The magnitude of the change is uncertain. But a correction is necessary as debt-fuelled consumption ran amok in NZ, the USA and elsewhere where shop-till-you-drop dominated.
Household debt increased even faster. US household debt was around 60% of GDP in the 1970’s but then it took off to 102% in 2008.
More accurately, personal liabilities in 2008 exceeded 130% of personal income.
New Zealand was worse: Household debt increased six times in dollar terms between 1990 and 2008 to a massive 160% of disposable income.
Debt servicing took 15% of disposable income. The magnitude of debt provoked few concerns until about 2008.
Banks were anxious to provide 100% mortgages, and consumers often enjoyed the “wealth effect” of rising home values and stock investments.

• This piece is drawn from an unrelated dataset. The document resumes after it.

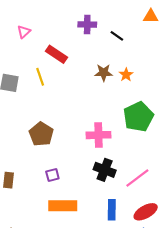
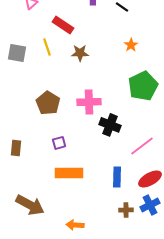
brown star: (104, 73) -> (80, 53), moved
pink cross: (98, 135) -> (89, 102), moved
black cross: (105, 170) -> (110, 125), moved

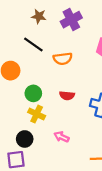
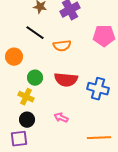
red semicircle: (67, 96) -> (66, 80), size x1.6
yellow cross: (37, 114) -> (26, 97), moved

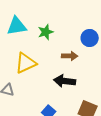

Consumers used their homes like an ATM: taking loans for home improvements, cars, furnishings and even holidays.
Personal savings virtually disappeared. They were about 10% of income in the 1970’s but by 2008, Kiwis spent $1.13 for every dollar earned. Americans behaved similarly.
What now? A Frugal Future?
Wall Street worries when consumption is lower. I would tell them to get used to it. Consumers will spend less.
Treasury thinks Kiwis may spend only $1.06 cents for every discretionary dollar. I think people are already being more frugal in Christchurch.
A formerly popular food hall is now very quiet at lunchtimes: my guess is that office workers take a cut lunch and used the firms Nescafe. \
Life is tough for the unemployed, beneficiaries and students. As some of their fixed costs are rising they have to be even more frugal.
The pressure on charities is intense, and demand for community housing is growing as rents are not abating.
There are many riots in the US where thousands queue for a handful of rent vouchers. More than 39 million people are on food stamps.
The growing fiscal difficulties and rate-payer vigilance is reducing amenities just when demand is rising. Meanwhile, US households are often paralyzed by debt. See more here.
70 % of Americans are economizing. This is slowing down America's recovery.
The US could roar out of some recessions, like that of 1981-2, because the baby-boomers were young (many in their 20’s) and high earners with heavy spending on homes, furnishing and cars.
Consumer spending rose 7.2% in 1982. The demographics are different now with many people scrimping in retirement. Personal debt is US$124,000 per household and that takes a lot of paying off, especially as house values have plunged and stock markets been volatile.
I believe that there will be considerable social change.
There was a good link in yesterday's Top 10 to “baby boomers” who have unemployed resentful children living with them.
In brief, my 'New normal' includes:
• Decline in retailing and construction sectors as drivers of growth.
• greater emphasis on export-led growth.
• Bi-inflation. Rising prices for commodities and gold, deflation in much of the economy.
• Structural change: high unemployment endemic in West except for successful exporters like Germany and Australia.
• Structural change: tight credit in the West limits consumption and investment.
• Investors scared of shares: very low bonds and bank yields
• Low economic growth in the West, partly because of:
• High Western debt leads to fiscal austerity.
• Fiscal austerity has severe consequences for much of the population in reduced entitlements and services. Negative feedback loop on employment
• Structural change in the West: less spending on consumer goods. This will compress Funding Western debt crowds out investment.
• Household saving in West moves from negative to positive, but net yield very low.
• Cultural acceptance of frugality and thrift
• Endemic youth unemployment
• Ethnic tensions.
• Growing popular resentment of austerity, sometimes expressed in riots and disorder.
• Confrontation between right wing groups and collectivists.